● DOCUMENT TEXT:
============================================================
# need your opinions guy's



## proxpilot (Aug 3, 2010)

i recently bought an older, original style P226. everyone i talk to about this gun says it it's a good gun to hold onto as far as value and collect ability. so i was wondering if it would be a wise decision for me to spend $50 on the original factory box for it? or would it just be a waste of money?


----------



## group17 (Jan 4, 2010)

Pretend its and hk and save some money
HK Case New Factory
Or pay a little more for a sig
http://www.sigsauer.com/sigstore/ShowProductDetails.aspx?categoryid=29&productid=95
You don't need to spend $50


----------



## vulrath (Jun 10, 2010)

$50 is a little steep for a box, even if it is an original box. Quite frankly, I'd be more impressed with the $13 date of manufacture certificate that you can get from Sig.

Get the new box, if you must have a Sig box. If you don't mind a non-factory box, then go to your local gun shop and look around. I found mine for about $10 at my local Bass Pro (my gun didn't come with a box or paperwork, just the gun itself and a 15rd old-style "zigzag" magazine - I did, however, track the serial number and proof marks to find out it was proofed in '88, though).
============================================================
● SHORT EXERCISE:
Answer these questions from the thread about the P226 box:
(a) How much does proxpilot say the original factory box would cost?
(b) What does vulrath say the date of manufacture certificate from Sig costs?
(c) Where did vulrath find a box, and for about how much?
The entries come from a separate source unrelated to the thread.
============================================================
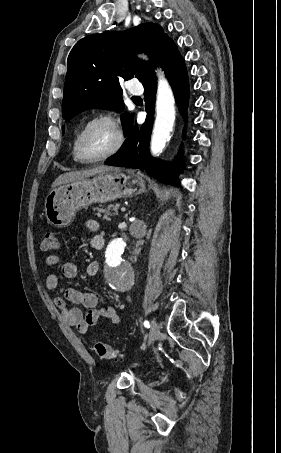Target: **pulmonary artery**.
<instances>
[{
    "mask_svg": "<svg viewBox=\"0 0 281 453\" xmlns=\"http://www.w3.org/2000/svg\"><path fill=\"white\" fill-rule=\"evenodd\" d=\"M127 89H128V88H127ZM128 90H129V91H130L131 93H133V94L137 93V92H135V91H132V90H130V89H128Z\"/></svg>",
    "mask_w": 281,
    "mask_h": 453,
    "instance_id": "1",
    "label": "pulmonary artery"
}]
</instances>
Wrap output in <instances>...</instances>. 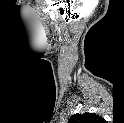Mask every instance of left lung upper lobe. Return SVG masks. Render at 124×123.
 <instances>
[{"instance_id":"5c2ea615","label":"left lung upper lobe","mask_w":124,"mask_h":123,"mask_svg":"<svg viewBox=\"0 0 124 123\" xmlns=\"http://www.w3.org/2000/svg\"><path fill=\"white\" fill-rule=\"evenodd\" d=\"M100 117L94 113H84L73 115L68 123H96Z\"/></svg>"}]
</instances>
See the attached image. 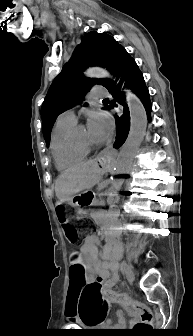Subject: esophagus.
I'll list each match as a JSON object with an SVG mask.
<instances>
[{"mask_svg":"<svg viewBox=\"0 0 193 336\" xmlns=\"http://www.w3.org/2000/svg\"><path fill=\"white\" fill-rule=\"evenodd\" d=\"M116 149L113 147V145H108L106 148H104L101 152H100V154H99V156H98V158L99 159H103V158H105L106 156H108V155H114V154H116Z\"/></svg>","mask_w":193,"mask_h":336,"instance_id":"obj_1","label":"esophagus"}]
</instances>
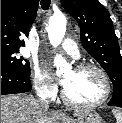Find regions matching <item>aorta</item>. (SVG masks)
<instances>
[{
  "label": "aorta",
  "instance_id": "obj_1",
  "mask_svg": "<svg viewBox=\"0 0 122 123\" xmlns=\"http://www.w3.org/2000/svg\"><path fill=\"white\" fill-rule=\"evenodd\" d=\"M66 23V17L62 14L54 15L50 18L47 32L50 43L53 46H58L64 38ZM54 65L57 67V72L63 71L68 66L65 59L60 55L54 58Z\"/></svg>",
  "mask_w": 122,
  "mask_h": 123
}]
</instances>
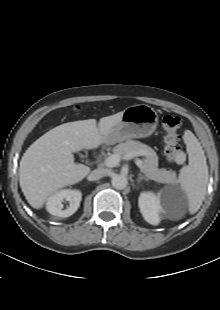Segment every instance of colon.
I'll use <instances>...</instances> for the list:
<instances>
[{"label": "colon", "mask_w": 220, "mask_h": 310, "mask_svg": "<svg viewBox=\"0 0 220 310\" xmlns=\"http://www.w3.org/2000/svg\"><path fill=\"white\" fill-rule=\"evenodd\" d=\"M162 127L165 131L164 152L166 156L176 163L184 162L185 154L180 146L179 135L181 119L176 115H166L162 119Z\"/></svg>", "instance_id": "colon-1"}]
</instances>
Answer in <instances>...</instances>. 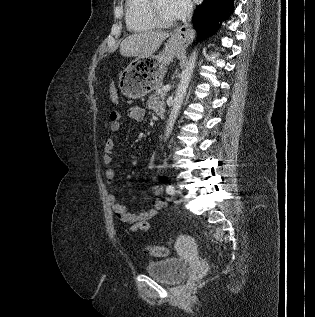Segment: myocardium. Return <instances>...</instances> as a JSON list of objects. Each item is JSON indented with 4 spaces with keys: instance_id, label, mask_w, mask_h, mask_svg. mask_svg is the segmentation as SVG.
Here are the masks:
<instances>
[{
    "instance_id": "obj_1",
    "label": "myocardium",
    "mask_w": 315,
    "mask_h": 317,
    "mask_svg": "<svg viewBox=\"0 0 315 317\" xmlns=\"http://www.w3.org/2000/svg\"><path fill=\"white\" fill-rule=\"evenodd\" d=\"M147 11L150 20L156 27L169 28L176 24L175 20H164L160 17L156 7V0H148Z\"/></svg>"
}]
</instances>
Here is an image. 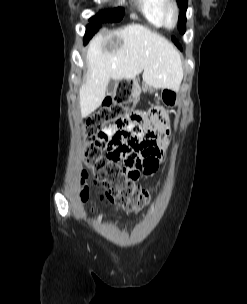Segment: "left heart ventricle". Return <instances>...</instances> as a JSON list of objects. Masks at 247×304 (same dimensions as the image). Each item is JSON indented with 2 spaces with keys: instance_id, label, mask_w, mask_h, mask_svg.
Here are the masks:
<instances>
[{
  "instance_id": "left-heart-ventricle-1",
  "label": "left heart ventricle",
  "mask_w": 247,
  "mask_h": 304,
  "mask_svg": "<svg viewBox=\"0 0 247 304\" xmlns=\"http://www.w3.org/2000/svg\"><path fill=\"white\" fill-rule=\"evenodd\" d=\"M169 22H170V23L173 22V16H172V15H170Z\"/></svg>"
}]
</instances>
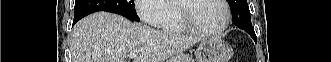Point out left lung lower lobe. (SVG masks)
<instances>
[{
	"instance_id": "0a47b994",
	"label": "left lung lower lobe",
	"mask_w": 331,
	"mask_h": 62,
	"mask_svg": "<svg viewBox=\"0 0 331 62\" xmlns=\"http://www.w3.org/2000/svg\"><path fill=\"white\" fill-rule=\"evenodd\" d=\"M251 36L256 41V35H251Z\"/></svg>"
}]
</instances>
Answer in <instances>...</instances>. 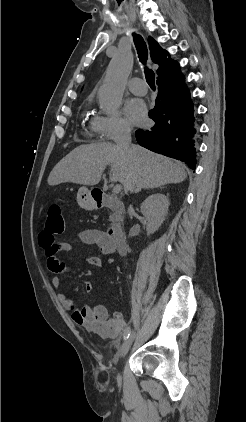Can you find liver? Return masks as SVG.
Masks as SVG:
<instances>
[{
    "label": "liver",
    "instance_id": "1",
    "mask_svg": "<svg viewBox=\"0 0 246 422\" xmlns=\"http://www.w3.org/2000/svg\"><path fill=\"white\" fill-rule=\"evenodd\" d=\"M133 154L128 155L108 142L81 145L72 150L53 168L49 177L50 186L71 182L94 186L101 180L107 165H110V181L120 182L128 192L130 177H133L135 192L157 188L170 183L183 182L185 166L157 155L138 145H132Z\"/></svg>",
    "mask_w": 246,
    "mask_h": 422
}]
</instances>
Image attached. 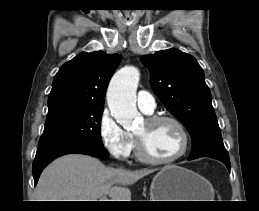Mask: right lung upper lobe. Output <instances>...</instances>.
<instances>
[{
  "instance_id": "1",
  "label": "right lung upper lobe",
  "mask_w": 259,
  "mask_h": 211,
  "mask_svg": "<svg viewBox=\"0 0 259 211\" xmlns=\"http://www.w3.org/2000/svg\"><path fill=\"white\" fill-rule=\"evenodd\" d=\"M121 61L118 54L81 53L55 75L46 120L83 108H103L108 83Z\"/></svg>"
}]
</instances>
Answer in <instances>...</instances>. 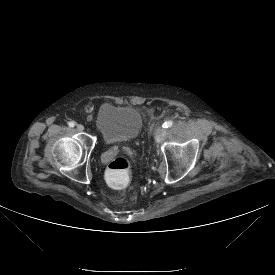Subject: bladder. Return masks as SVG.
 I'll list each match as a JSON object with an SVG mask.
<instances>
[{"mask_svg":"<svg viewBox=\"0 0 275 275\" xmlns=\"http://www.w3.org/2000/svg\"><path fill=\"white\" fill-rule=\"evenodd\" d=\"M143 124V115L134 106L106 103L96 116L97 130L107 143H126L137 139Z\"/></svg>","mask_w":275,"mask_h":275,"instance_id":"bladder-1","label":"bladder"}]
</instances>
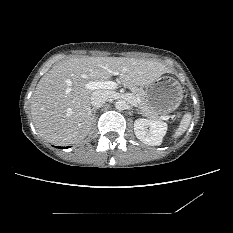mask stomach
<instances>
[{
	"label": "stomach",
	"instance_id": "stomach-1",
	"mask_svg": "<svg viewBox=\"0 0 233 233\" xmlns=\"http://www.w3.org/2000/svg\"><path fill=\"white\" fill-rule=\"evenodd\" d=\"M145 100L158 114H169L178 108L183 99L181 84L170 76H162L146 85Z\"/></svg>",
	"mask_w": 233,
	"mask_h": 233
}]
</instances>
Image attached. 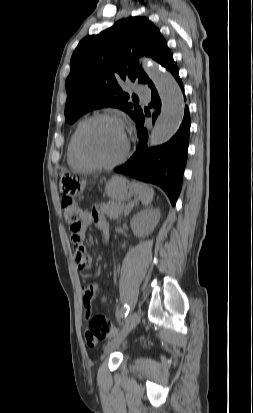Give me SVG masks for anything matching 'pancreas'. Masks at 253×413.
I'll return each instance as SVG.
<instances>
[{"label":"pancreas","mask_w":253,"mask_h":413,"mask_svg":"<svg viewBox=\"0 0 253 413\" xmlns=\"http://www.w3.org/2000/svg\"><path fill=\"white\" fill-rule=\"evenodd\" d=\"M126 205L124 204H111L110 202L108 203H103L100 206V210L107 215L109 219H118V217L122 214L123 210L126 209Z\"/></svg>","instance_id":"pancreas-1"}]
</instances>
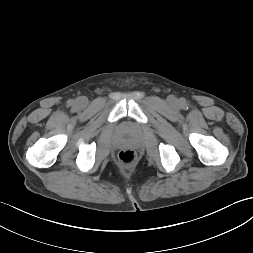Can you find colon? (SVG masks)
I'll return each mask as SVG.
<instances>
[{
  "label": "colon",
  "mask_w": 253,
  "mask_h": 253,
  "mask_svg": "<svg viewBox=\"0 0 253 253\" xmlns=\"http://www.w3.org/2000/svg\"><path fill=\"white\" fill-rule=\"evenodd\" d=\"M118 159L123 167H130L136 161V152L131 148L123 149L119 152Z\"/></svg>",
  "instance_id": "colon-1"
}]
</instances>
============================================================
● EXERCISE OUTPUT:
(a) $50
(b) $13
(c) At the local Bass Pro, for about $10